What made this workshop different from other gatherings of academics and stakeholders was the commitment to include representatives from the affected communities. One Korogocho resident, despite an unfortunate case of laryngitis, provided a much-needed grounding of the high-level discussions into the realities facing most slum residents.

At the conclusion of the workshop, which also included an in-depth look at how to actually go about the business of a participatory approach to systems thinking, two commitments were made for future discussions with policy-makers:

  • Increased uptake of cleaner technologies for cooking and lighting, and shifting away from ‘dirty’ fuels such as kerosene. More evidence is, however, needed as to why slum residents are resisting the shift to these cleaner, greener fuels and cookstoves despite their widespread promotion and subsidization.
  • Commitments to addressing outdoor pollution.  Given the dynamic flow of air particles between indoor and outdoor settings, attempts to improve indoor air quality also need to consider the external environment.
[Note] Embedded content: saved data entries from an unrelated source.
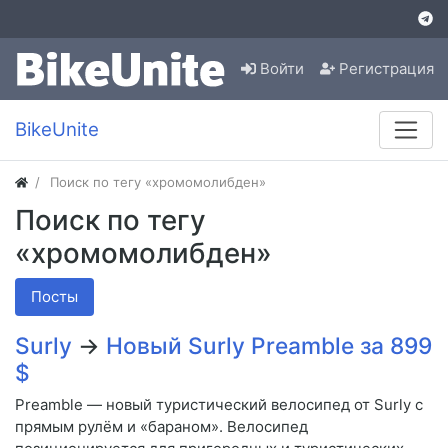
Войти
Регистрация
BikeUnite
Поиск по тегу «хромомолибден»
Поиск по тегу
«хромомолибден»
Посты
Surly
→
Новый Surly Preamble за 899
$
Preamble — новый туристический велосипед от Surly с
прямым рулём и «бараном». Велосипед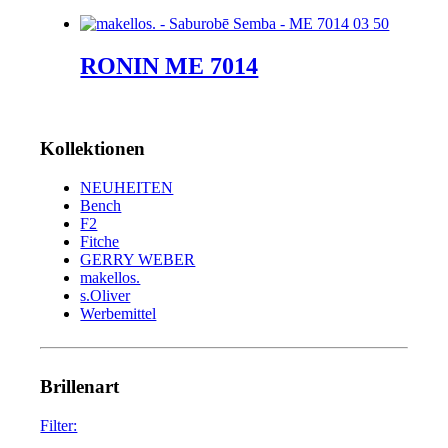
RONIN ME 7014
Kollektionen
NEUHEITEN
Bench
F2
Fitche
GERRY WEBER
makellos.
s.Oliver
Werbemittel
Brillenart
Filter: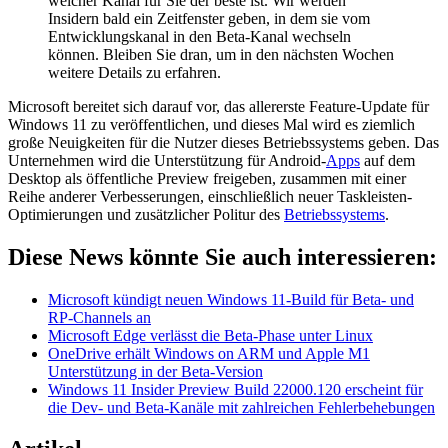
welcher Kanal für Sie der beste ist. Wir werden
Insidern bald ein Zeitfenster geben, in dem sie vom
Entwicklungskanal in den Beta-Kanal wechseln
können. Bleiben Sie dran, um in den nächsten Wochen
weitere Details zu erfahren.
Microsoft bereitet sich darauf vor, das allererste Feature-Update für
Windows 11 zu veröffentlichen, und dieses Mal wird es ziemlich
große Neuigkeiten für die Nutzer dieses Betriebssystems geben. Das
Unternehmen wird die Unterstützung für Android-
Apps
auf dem
Desktop als öffentliche Preview freigeben, zusammen mit einer
Reihe anderer Verbesserungen, einschließlich neuer Taskleisten-
Optimierungen und zusätzlicher Politur des
Betriebssystems
.
Diese News könnte Sie auch interessieren:
Microsoft kündigt neuen Windows 11-Build für Beta- und
RP-Channels an
Microsoft Edge verlässt die Beta-Phase unter Linux
OneDrive erhält Windows on ARM und Apple M1
Unterstützung in der Beta-Version
Windows 11 Insider Preview Build 22000.120 erscheint für
die Dev- und Beta-Kanäle mit zahlreichen Fehlerbehebungen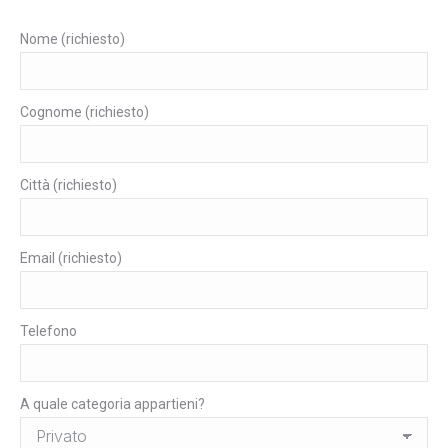
Nome (richiesto)
Cognome (richiesto)
Città (richiesto)
Email (richiesto)
Telefono
A quale categoria appartieni?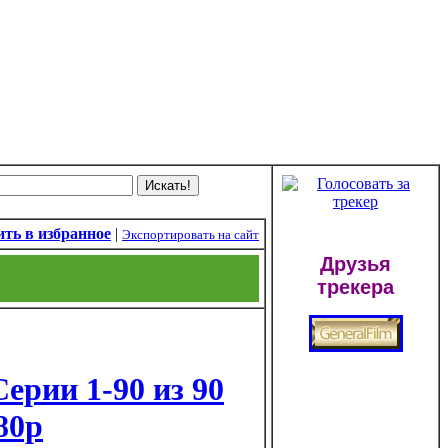
ть в избранное
|
Экспортировать на сайт
Друзья
трекера
Серии 1-90 из 90
80p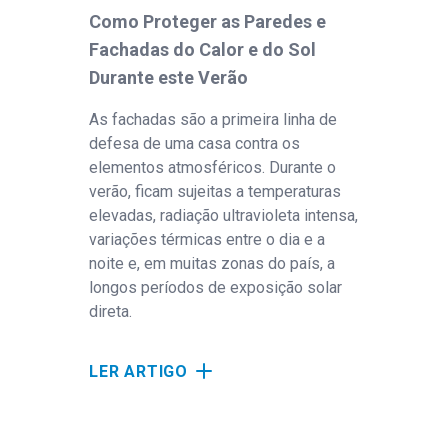
Como Proteger as Paredes e
Com
Fachadas do Calor e do Sol
Var
Durante este Verão
re
im
As fachadas são a primeira linha de
defesa de uma casa contra os
Com
elementos atmosféricos. Durante o
e d
verão, ficam sujeitas a temperaturas
vara
elevadas, radiação ultravioleta intensa,
pro
variações térmicas entre o dia e a
noite e, em muitas zonas do país, a
LE
longos períodos de exposição solar
direta.
LER ARTIGO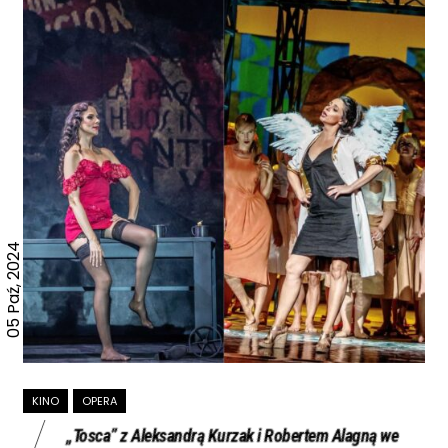
05 Paź, 2024
KINO
OPERA
„Tosca” z Aleksandrą Kurzak i Robertem Alagną we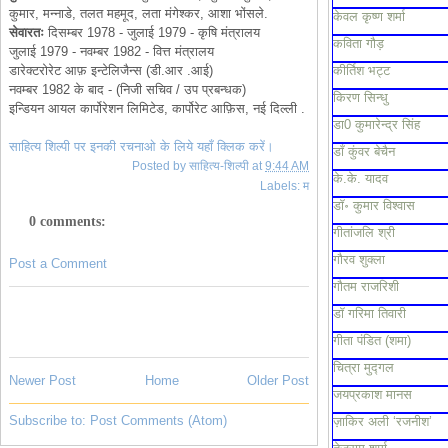
कुमार, मन्नाडे, तलत महमूद, लता मंगेश्कर, आशा भोंसले.
केवल कृष्ण शर्मा
सेवारतः
दिसम्बर 1978 - जुलाई 1979 - कृषि मंत्रालय
कविता गौड़
जुलाई 1979 - नवम्बर 1982 - वित्त मंत्रालय
डारेक्टरोरेट आफ़ इन्टेलिजैन्स (डी.आर .आई)
कीर्तिश भट्ट
नवम्बर 1982 के बाद - (निजी सचिव / उप प्रबन्धक)
किरण सिन्धु
इन्डियन आयल कार्पोरेशन लिमिटेड, कार्पोरेट आफ़िस, नई दिल्ली .
डा0 कुमारेन्द्र सिंह
साहित्य शिल्पी पर इनकी रचनाओ के लिये यहाँ क्लिक करें।
डाँ कुंवर बेचैन
Posted by
साहित्य-शिल्पी
at
9:44 AM
के.के. यादव
Labels:
म
डॉ॰ कुमार विश्वास
0 comments:
गीतांजलि श्री
गौरव शुक्ला
Post a Comment
गौतम राजरिशी
डॉ गरिमा तिवारी
गीता पंडित (शमा)
चित्रा मुद्गल
Newer Post
Home
Older Post
जयप्रकाश मानस
Subscribe to:
Post Comments (Atom)
ज़ाकिर अली ‘रजनीश’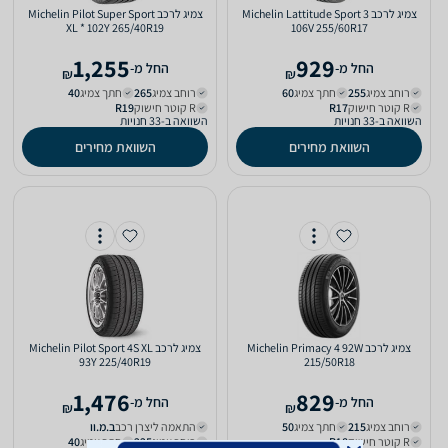
צמיג לרכב Michelin Lattitude Sport 3
צמיג לרכב Michelin Pilot Super Sport
XL * 102Y 265/40R19
106V 255/60R17
1,255
929
‫החל מ-
‫החל מ-
₪
₪
רוחב צמיג
255‏
חתך צמיג
60‏
רוחב צמיג
265‏
חתך צמיג
40‏
R קוטר חישוק
R17‏
R קוטר חישוק
R19‏
השוואה ב-33 חנויות
השוואה ב-33 חנויות
השוואת מחירים
השוואת מחירים
צמיג לרכב Michelin Primacy 4 92W
צמיג לרכב Michelin Pilot Sport 4S XL
93Y 225/40R19
215/50R18
1,476
829
‫החל מ-
‫החל מ-
₪
₪
רוחב צמיג
215‏
חתך צמיג
50‏
התאמה ליצרן רכב
ב.מ.וו‏
R קוטר חישוק
R18‏
רוחב צמיג
225‏
חתך צמיג
40‏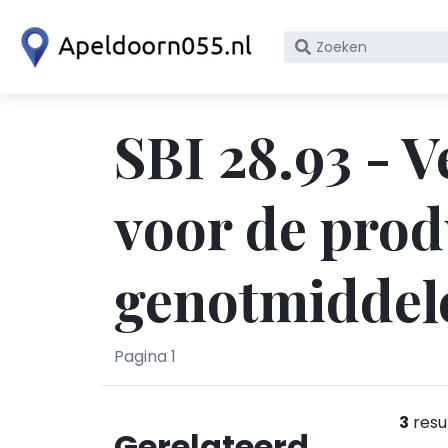
Zoek
op
bedrijfsnaam
of
SBI 28.93 - 
KvK
nummer
voor de prod
genotmiddel
Pagina 1
3
resu
Gerelateerd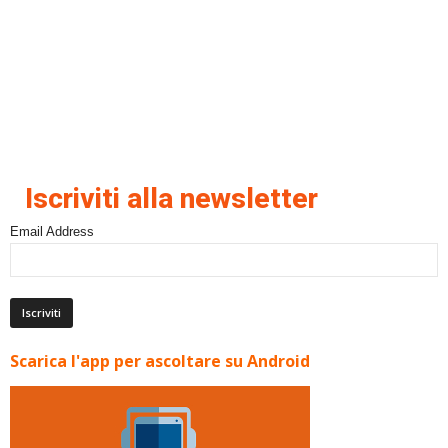
Iscriviti alla newsletter
Email Address
Scarica l'app per ascoltare su Android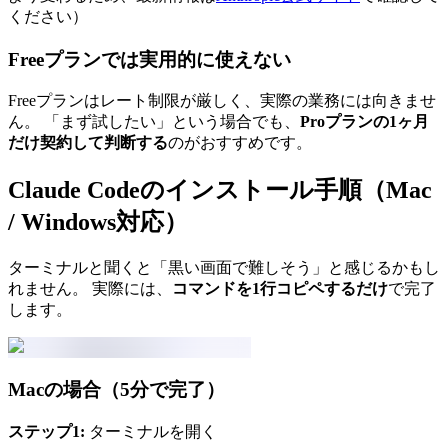
ください）
Freeプランでは実用的に使えない
Freeプランはレート制限が厳しく、実際の業務には向きませ
ん。 「まず試したい」という場合でも、
Proプランの1ヶ月
だけ契約して判断する
のがおすすめです。
Claude Codeのインストール手順（Mac
/ Windows対応）
ターミナルと聞くと「黒い画面で難しそう」と感じるかもし
れません。 実際には、
コマンドを1行コピペするだけ
で完了
します。
Macの場合（5分で完了）
ステップ1:
ターミナルを開く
It was noted that residents of informal settlements such as Viwandani, who work in low-paying, industrial jobs, face the threat of triple exposure as they are exposed to pollutants at home, on their commute and at their workplace.

The HINIS workshop is part of a pilot program that runs from August 2016 to March 2017 that is investigating how participatory models can be used to understand complex urban systems, addressing their challenges and developing solutions. If successful, this model could be useful in generating effective solutions to the complex challenges faced by fast-growing cities across the global south.